• ВЫБРАННЫЙ ОТРЫВОК
Психологическое существо политических отношений содержится в «непосредственно данной информации» — исторических фактах, многим из которых не придается должного значения. Только участники этих событий знают цену политическим идеям с точки зрения «выхода за пределы непосредственно данной информации» и степени их влияния на нас и нашу жизнь. Для примера можно взять такую социально-политическую деятельность, как цензура: надзор со стороны органов власти за содержанием и выпуском печатных произведений с целью воспрепятствовать распространению среди населения учений, мыслей, сведений, угрожающих интересам данного общественно-политического строя. Цензура в ее нынешнем понимании имеет возраст — она старше папируса.
О том, что было ранее, можно только догадываться, хотя ясно, что в давние времена она выполняла те же функции, что и сейчас, называясь, может быть, иначе. На первый взгляд, цензура была орудием борьбы «власть предержащих» с «на власть покушающимися», борьбы правительства с оппозицией, борьбы личностей, конкретных людей между собой. Но при вни-
нательном рассмотрении становится очевидным, что это — борьба не конкретных людей, а борьба идей. Идея, будучи сформулированной, перестает быть собственностью ее автора. С этого момента она не принадлежит ему и живет своей, самостоятельной жизнью. Имя автора остается только своеобразным кодом идеи, которая приобретает черты политического явления: она завоевывает сознание масс людей, определяет их поведение, становится критерием оценки людей и поступков, возводит к власти и свергает вождей. Не между людьми, а между идеями развертывается борьба, под знамена которой становятся все новые и новые политические волонтеры, жертвующие жизнью ради того, что не имеет цвета, запаха, формы, веса, но является содержанием сознания человека. И цензура оказывается своеобразной «регистратурой» борьбы идей, выполняя роль орудия борьбы власти с интеллектуальной экспансией — явлением фантастической мощи и значения.

• ФРАГМЕНТЫ НАБОРА ДАННЫХ
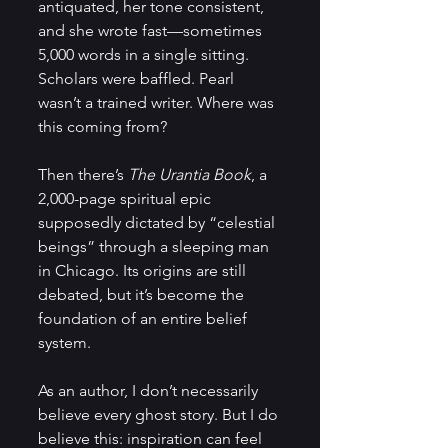
antiquated, her tone consistent, 
and she wrote fast—sometimes 
5,000 words in a single sitting. 
Scholars were baffled. Pearl 
wasn’t a trained writer. Where was 
this coming from?
Then there’s 
The Urantia Book
, a 
2,000-page spiritual epic 
supposedly dictated by “celestial 
beings” through a sleeping man 
in Chicago. Its origins are still 
debated, but it’s become the 
foundation of an entire belief 
system.
As an author, I don’t necessarily 
believe every ghost story. But I do 
believe this: inspiration can feel 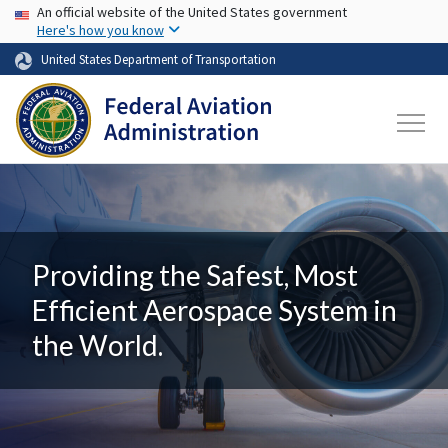
USA Banner
Skip to main content
An official website of the United States government
Here's how you know
United States Department of Transportation
Providing the Safest, Most
Efficient Aerospace System in
the World.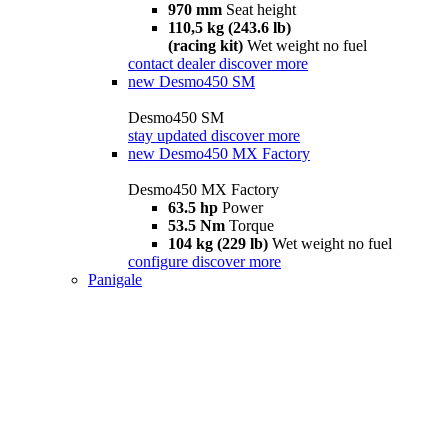
970 mm
Seat height
110,5 kg (243.6 lb)
(racing kit)
Wet weight no fuel
contact dealer
discover more
new
Desmo450 SM
Desmo450 SM
stay updated
discover more
new
Desmo450 MX Factory
Desmo450 MX Factory
63.5 hp
Power
53.5 Nm
Torque
104 kg (229 lb)
Wet weight no fuel
configure
discover more
Panigale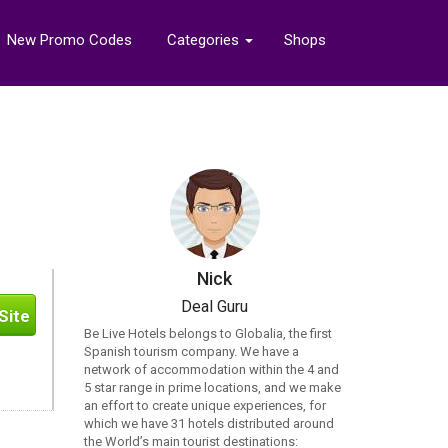
New Promo Codes
Categories
Shops
Nick
Deal Guru
Site
Be Live Hotels belongs to Globalia, the first
Spanish tourism company. We have a
network of accommodation within the 4 and
5 star range in prime locations, and we make
an effort to create unique experiences, for
which we have 31 hotels distributed around
the World’s main tourist destinations: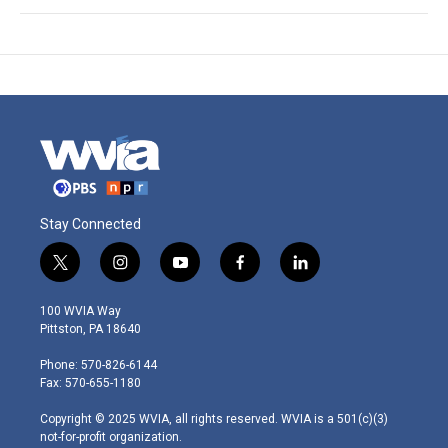
Stay Connected
t
i
y
f
l
w
n
o
a
i
i
s
u
c
n
100 WVIA Way
t
t
t
e
k
Pittston, PA 18640
t
a
u
b
e
e
g
b
o
d
Phone: 570-826-6144
r
r
e
o
i
Fax: 570-655-1180
a
k
n
m
Copyright © 2025 WVIA, all rights reserved. WVIA is a 501(c)(3)
not-for-profit organization.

• ЧТО НУЖНО СДЕЛАТЬ
[1] Перепишите из отрывка о цензуре без изменений часть, которая открывается словами «Психологическое существо политических» и завершается словами «она старше папируса.».
[2] Чего, согласно отрывку о цензуре, старше цензура в ее нынешнем понимании?

• РЕЗУЛЬТАТЫ УПРАЖНЕНИЯ
[1]
Психологическое существо политических отношений содержится в «непосредственно данной информации» — исторических фактах, многим из которых не придается должного значения. Только участники этих событий знают цену политическим идеям с точки зрения «выхода за пределы непосредственно данной информации» и степени их влияния на нас и нашу жизнь. Для примера можно взять такую социально-политическую деятельность, как цензура: надзор со стороны органов власти за содержанием и выпуском печатных произведений с целью воспрепятствовать распространению среди населения учений, мыслей, сведений, угрожающих интересам данного общественно-политического строя. Цензура в ее нынешнем понимании имеет возраст — она старше папируса.

[2] Цензура в ее нынешнем понимании старше папируса.